One of the best feelings is when I have a recommendation so good that I cannot WAIT to share it with the group…
The premise: Comedian Aisling Bea plays Aine, an Irish twentysomething who has just checked out of a rehab center, where she went to recover from “a teeny little nervous breakdown.” Her sister Shona (Catastrophe‘s Sharon Horgan) offers her a shoulder to lean on. Aine teaches ESL classes and tutors a sweet French boy and tells herself not to call her ex-boyfriend. Most of all, she tries to keep her head above water, while keeping her depression at bay. The show is packed with jokes and vulnerability and sex and too much wine and so much heart.
(The reviews have been glowing, too: The Atlantic calls it a “bountiful binge watch,” NPR says it’s “well worth your time,” the Guardian says it “makes you laugh and flinch in the same perfect proportions,” and GQ calls it “the most bingeable show on TV right now.”)

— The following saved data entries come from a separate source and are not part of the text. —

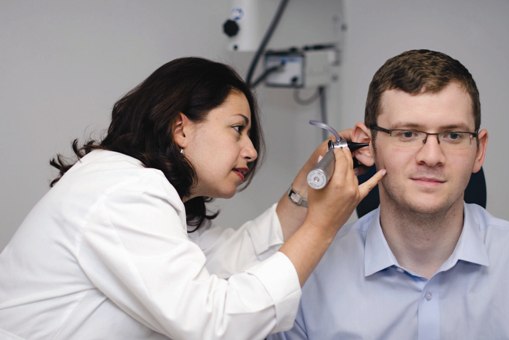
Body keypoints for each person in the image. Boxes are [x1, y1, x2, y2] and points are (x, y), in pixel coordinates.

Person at [0, 57, 384, 340]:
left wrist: (306, 188)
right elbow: (214, 323)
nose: (251, 152)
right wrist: (322, 226)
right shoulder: (126, 194)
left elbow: (226, 262)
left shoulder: (131, 190)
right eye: (238, 129)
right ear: (180, 128)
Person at [269, 49, 509, 340]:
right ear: (367, 145)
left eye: (453, 135)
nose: (432, 157)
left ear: (479, 150)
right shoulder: (308, 277)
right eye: (407, 134)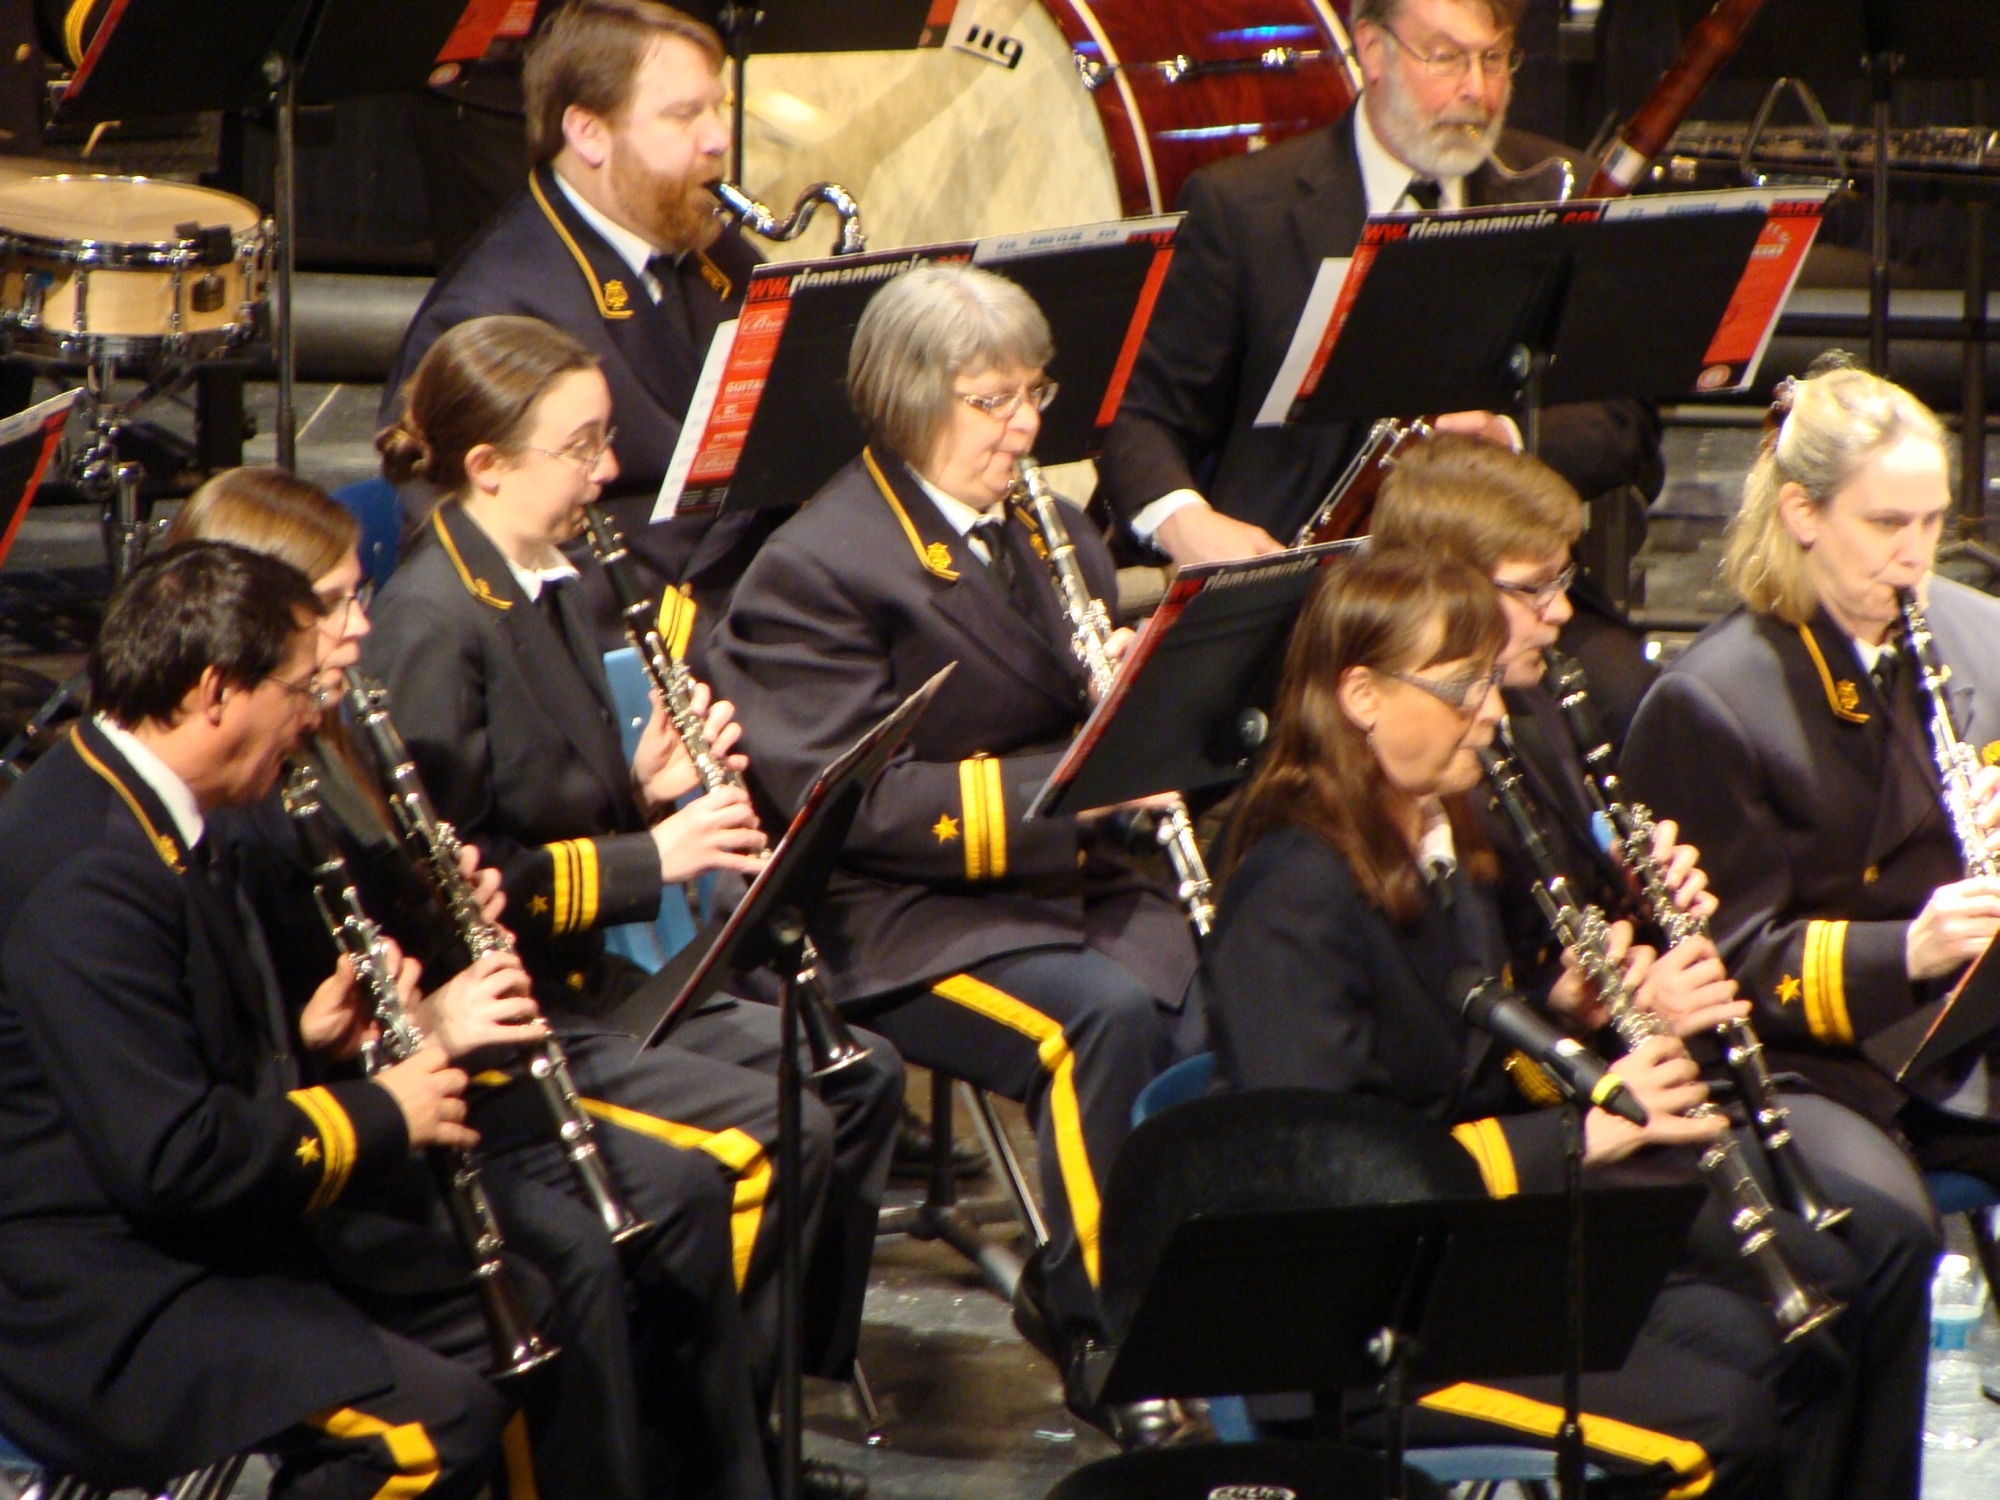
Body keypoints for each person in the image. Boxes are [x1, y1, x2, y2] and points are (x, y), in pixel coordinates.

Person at [1201, 547, 1923, 1500]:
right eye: (1461, 689)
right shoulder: (1291, 894)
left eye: (1490, 683)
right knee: (1730, 1410)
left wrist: (1572, 1021)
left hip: (1464, 1253)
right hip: (1362, 1335)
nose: (1490, 716)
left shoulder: (1435, 831)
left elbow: (1461, 1064)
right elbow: (1330, 1181)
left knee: (1817, 1303)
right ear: (1361, 695)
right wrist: (1585, 1134)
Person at [168, 466, 778, 1500]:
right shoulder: (239, 798)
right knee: (578, 1254)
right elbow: (261, 1036)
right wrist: (424, 1016)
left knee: (679, 1190)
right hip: (342, 1138)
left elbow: (374, 938)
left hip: (420, 1075)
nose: (360, 629)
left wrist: (447, 907)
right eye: (335, 607)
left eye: (359, 596)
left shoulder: (334, 735)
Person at [363, 314, 902, 1473]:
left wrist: (643, 785)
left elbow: (548, 793)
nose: (608, 471)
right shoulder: (429, 624)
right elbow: (451, 887)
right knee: (779, 1134)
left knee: (857, 1078)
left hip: (587, 974)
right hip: (517, 1010)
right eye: (582, 447)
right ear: (486, 465)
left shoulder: (548, 579)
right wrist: (656, 855)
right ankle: (707, 1445)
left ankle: (756, 1400)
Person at [1372, 434, 1938, 1499]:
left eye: (1562, 583)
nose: (1560, 613)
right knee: (1817, 1298)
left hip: (1623, 1089)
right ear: (1444, 589)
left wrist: (1632, 923)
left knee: (1879, 1248)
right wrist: (1603, 1012)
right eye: (1534, 589)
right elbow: (1461, 1036)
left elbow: (1549, 962)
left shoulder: (1537, 719)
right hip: (1554, 1144)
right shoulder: (1427, 780)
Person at [699, 263, 1200, 1438]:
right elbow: (849, 804)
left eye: (1034, 393)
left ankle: (1163, 1300)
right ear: (908, 400)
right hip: (890, 916)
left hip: (1056, 879)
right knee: (1097, 1025)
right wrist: (1073, 792)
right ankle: (1103, 1334)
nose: (1024, 427)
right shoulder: (819, 565)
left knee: (1213, 998)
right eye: (992, 401)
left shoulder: (1046, 524)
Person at [0, 542, 521, 1495]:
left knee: (519, 1308)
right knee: (428, 1431)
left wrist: (311, 1045)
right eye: (297, 690)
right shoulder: (91, 868)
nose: (311, 716)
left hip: (183, 1236)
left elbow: (170, 1053)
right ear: (216, 693)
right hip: (91, 1299)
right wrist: (384, 1112)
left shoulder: (140, 801)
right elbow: (171, 1156)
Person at [1093, 0, 1662, 569]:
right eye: (1445, 57)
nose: (1477, 90)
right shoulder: (1243, 208)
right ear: (1371, 49)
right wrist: (1185, 523)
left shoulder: (1560, 189)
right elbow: (1142, 415)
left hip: (1504, 579)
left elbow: (1624, 420)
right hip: (1302, 582)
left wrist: (1510, 438)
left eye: (1493, 59)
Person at [1623, 362, 2000, 1190]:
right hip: (1825, 1066)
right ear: (1802, 513)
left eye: (1933, 521)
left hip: (1971, 1036)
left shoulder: (1983, 634)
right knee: (1887, 1223)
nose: (1916, 555)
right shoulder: (1713, 700)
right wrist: (1908, 948)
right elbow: (1727, 957)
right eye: (1886, 523)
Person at [383, 0, 767, 635]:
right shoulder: (487, 313)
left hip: (745, 591)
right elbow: (482, 557)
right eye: (683, 115)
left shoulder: (709, 248)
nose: (718, 139)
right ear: (589, 133)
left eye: (716, 108)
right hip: (630, 632)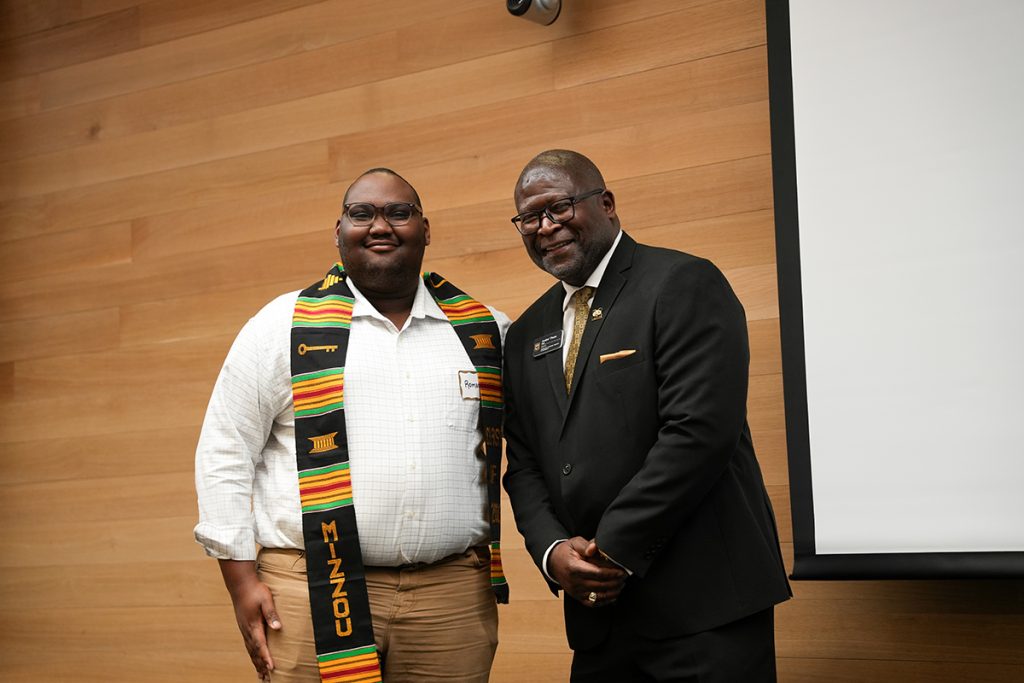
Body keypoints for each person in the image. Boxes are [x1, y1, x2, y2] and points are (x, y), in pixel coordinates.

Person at [194, 168, 510, 683]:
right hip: (309, 587)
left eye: (398, 212)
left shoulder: (487, 331)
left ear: (426, 229)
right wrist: (239, 579)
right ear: (338, 231)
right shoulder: (283, 324)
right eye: (362, 214)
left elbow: (537, 448)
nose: (379, 226)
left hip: (450, 597)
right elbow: (225, 451)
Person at [502, 150, 791, 681]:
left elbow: (700, 433)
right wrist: (552, 553)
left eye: (559, 206)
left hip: (705, 607)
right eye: (529, 218)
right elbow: (522, 465)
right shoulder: (524, 334)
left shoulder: (682, 282)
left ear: (606, 203)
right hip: (598, 617)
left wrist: (612, 546)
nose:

On a personal note, I was surprised to see someone who deals with anxiety and depression the same way that I do. I’ve never seen that on screen before. Usually, depressed characters on TV avoid people and are flat and sad around them, which is totally understandable — but Aine felt cheerful around people, truly buoyed by them, and her brain would then go dark when she was alone. (For example, in one episode, Aine cheerfully jokes about fashion with her sister, but as soon as her sister heads out for the night, she crumbles onto the bathroom floor.) I know this so well.
When I’ve been depressed (after the birth of both boys) or generally anxious (basically all the time), I NEED to be around people. During my wobbliest times, I’ll follow Alex around the house like a puppy; once I even walked to the grocery store just to chat with shoppers in line. Being around people distracts me from my dark thoughts.
The catch is that, when I’m having a hard time, I can feel almost desperate for company. There is a humor article about the definition of hell for every personality type, and mine was “You are stuck in a room by yourself for the rest of eternity.” Aine seemed the same way — and since I’d never seen a character portrayed like that before, the show meant so much to me.
My only criticism of This Way Up is that, like with Fleabag, there are only six 20-minute episodes in the season. I can’t wait for season two.
Go watch! I’m so curious to hear what you think. Xoxo
Have you ever seen a character that reminds you of yourself? Are you watching any good shows right now? Would love to hear.